Sometimes I really hate not having a computer before 1998.If this doesn't epitomize what you would ask a crpg to do I have no idea what would.
I think the reason Planescape gets all the accolades it does is because it hit a perfect sweet spot in the player interaction with the NPCs through dialogue--it's the only game I've played where dialogue actually played a real role in the game, in uncovering TNO's bloody and convoluted past, in fleshing out the personalities of NPC's like Mort and Fall from Grace with a complex backstory, and in making you go back to the dialogue options to progress the story. It did it through the normal dialogue tree method and it worked.
Then you have Neverwinter Nights(1), using a very similar format, and getting the totally generic -
1. :)"I'll do it for free"
2. >:( "I'll only do it for money you scabby dwarf" --syndrome.

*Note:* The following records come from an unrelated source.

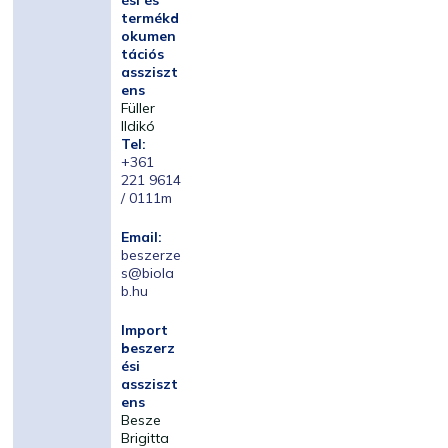
ési és
termékd
okumen
tációs
assziszt
ens
Füller
Ildikó
Tel:
+361
221 9614
/ 0111m
Email:
beszerze
s@biola
b.hu
Import
beszerz
ési
assziszt
ens
Besze
Brigitta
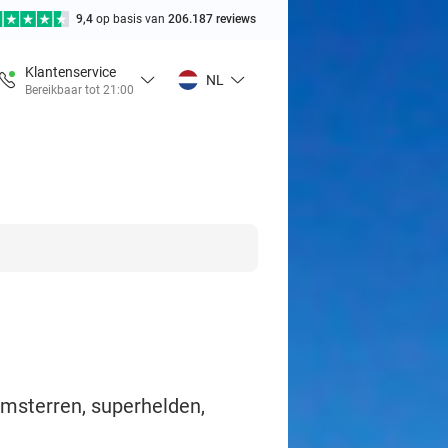
9,4
op basis van
206.187 reviews
Klantenservice
NL
Bereikbaar tot 21:00
msterren, superhelden,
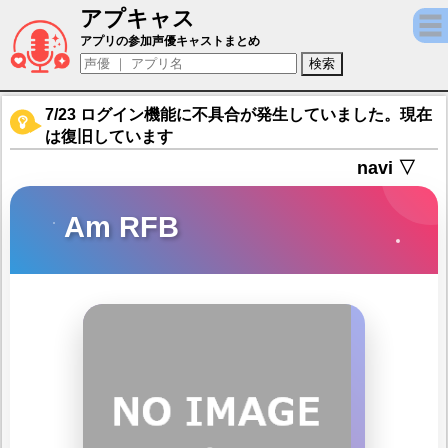
アプキャス
Am RFB（声優：伊藤かな恵)【ドールズフ
アプリの参加声優キャストまとめ
7/23 ログイン機能に不具合が発生していました。現在
は復旧しています
navi ▽
Am RFB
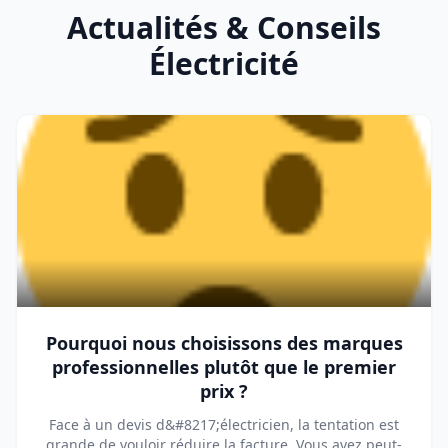
Actualités & Conseils
Électricité
Pourquoi nous choisissons des marques
professionnelles plutôt que le premier
prix ?
Face à un devis d&#8217;électricien, la tentation est
grande de vouloir réduire la facture. Vous avez peut-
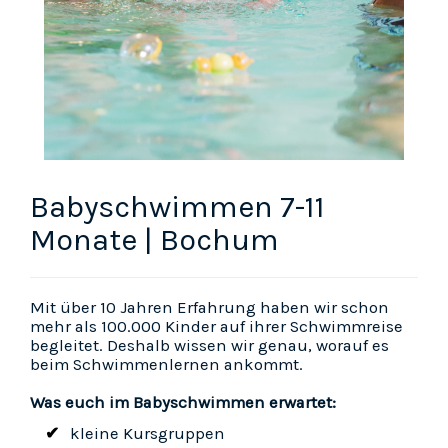
Babyschwimmen 7-11
Monate | Bochum
Mit über 10 Jahren Erfahrung haben wir schon
mehr als 100.000 Kinder auf ihrer Schwimmreise
begleitet. Deshalb wissen wir genau, worauf es
beim Schwimmenlernen ankommt.
Was euch im Babyschwimmen erwartet:
kleine Kursgruppen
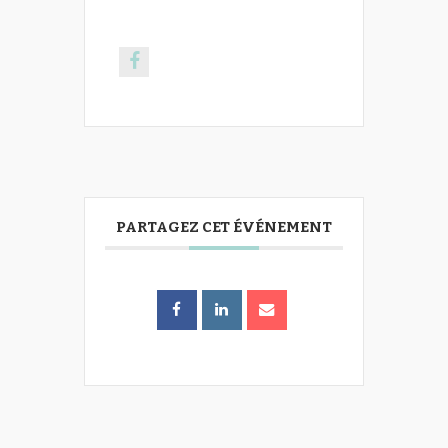
PARTAGEZ CET ÉVÉNEMENT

You know you probably have to do it anyway, and the consquences for either response are minimal.
I think it all falls back on talent and desire. You have to want (and be able) to create something more than just a "property" that improves your bottom line.
I think our major hope for games like that are with people like Vault Dweller and other independent developers who still have something to say and no corporate suits to keep them from saying it.